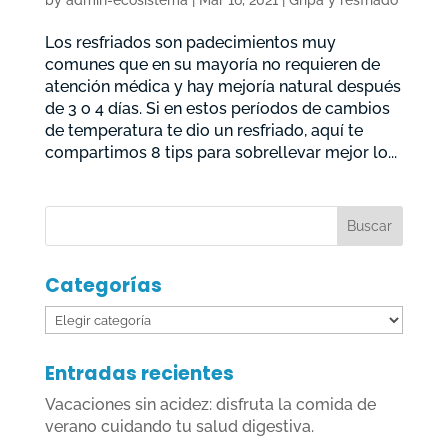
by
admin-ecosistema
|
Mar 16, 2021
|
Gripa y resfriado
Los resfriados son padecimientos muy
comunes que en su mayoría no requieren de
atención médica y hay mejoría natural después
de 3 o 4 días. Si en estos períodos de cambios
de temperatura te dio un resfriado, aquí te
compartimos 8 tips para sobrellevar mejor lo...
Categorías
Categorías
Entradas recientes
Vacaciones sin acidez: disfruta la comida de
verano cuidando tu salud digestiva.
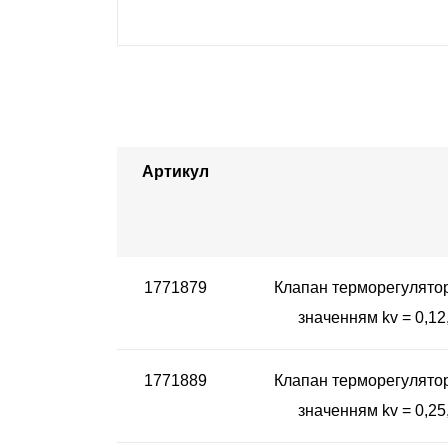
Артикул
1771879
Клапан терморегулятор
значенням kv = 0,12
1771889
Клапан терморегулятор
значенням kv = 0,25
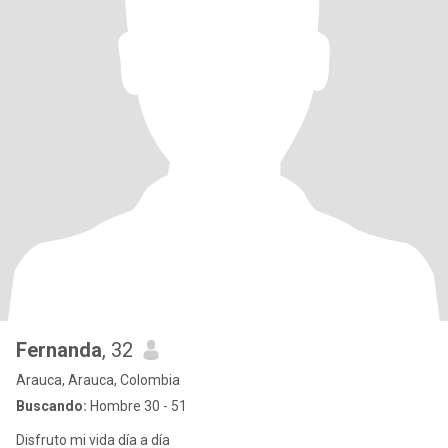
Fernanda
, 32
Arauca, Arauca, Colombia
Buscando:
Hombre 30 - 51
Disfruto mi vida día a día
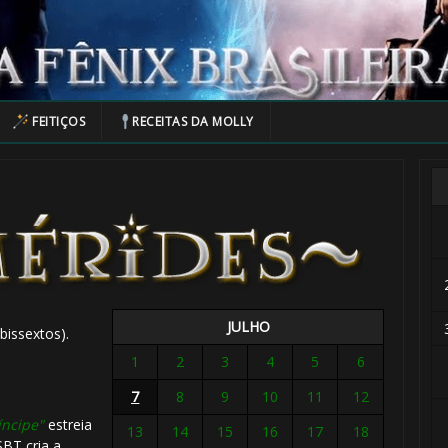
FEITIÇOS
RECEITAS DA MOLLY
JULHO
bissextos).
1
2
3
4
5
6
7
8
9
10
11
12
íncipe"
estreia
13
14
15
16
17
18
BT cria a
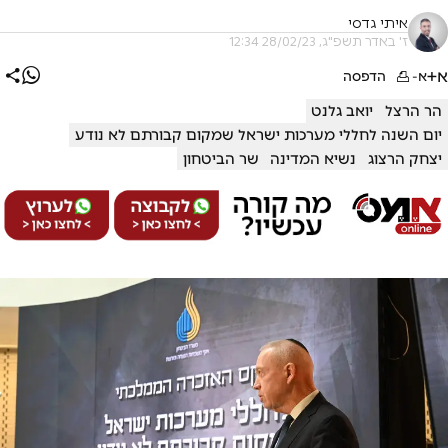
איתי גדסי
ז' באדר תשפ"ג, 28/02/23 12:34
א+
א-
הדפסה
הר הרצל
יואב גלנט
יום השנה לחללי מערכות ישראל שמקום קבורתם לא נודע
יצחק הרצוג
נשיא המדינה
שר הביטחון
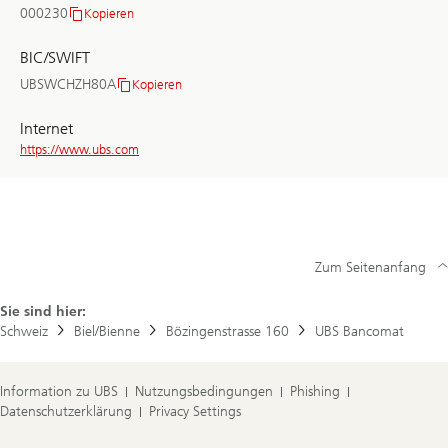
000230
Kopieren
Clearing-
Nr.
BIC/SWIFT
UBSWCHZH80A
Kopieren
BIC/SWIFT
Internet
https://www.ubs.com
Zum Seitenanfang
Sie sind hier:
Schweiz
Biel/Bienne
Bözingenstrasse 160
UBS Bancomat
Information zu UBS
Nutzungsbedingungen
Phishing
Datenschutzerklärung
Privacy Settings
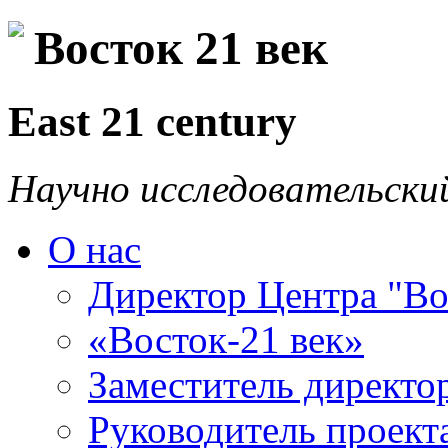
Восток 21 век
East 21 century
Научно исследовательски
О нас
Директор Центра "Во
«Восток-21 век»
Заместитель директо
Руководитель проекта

☆ ☆ ☆

> **Work instruction**
From the first line to the last, repeat the records exactly. Leave out the pictures.

> **The answer**
by
admin-ecosistema
|
Mar 16, 2021
|
Gripa y resfriado
Los resfriados son padecimientos muy
comunes que en su mayoría no requieren de
atención médica y hay mejoría natural después
de 3 o 4 días. Si en estos períodos de cambios
de temperatura te dio un resfriado, aquí te
compartimos 8 tips para sobrellevar mejor lo...
Categorías
Categorías
Entradas recientes
Vacaciones sin acidez: disfruta la comida de
verano cuidando tu salud digestiva.
Артикул
1771879
Клапан терморегулятор
значенням kv = 0,12
1771889
Клапан терморегулятор
значенням kv = 0,25
Fernanda
, 32
Arauca, Arauca, Colombia
Buscando:
Hombre 30 - 51
Disfruto mi vida día a día
FEITIÇOS
RECEITAS DA MOLLY
JULHO
bissextos).
1
2
3
4
5
6
7
8
9
10
11
12
íncipe"
estreia
13
14
15
16
17
18
BT cria a
איתי גדסי
ז' באדר תשפ"ג, 28/02/23 12:34
א+
א-
הדפסה
הר הרצל
יואב גלנט
יום השנה לחללי מערכות ישראל שמקום קבורתם לא נודע
יצחק הרצוג
נשיא המדינה
שר הביטחון
000230
Kopieren
Clearing-
Nr.
BIC/SWIFT
UBSWCHZH80A
Kopieren
BIC/SWIFT
Internet
https://www.ubs.com
Zum Seitenanfang
Sie sind hier:
Schweiz
Biel/Bienne
Bözingenstrasse 160
UBS Bancomat
Information zu UBS
Nutzungsbedingungen
Phishing
Datenschutzerklärung
Privacy Settings
Восток 21 век
East 21 century
Научно исследовательски
О нас
Директор Центра "Во
«Восток-21 век»
Заместитель директо
Руководитель проекта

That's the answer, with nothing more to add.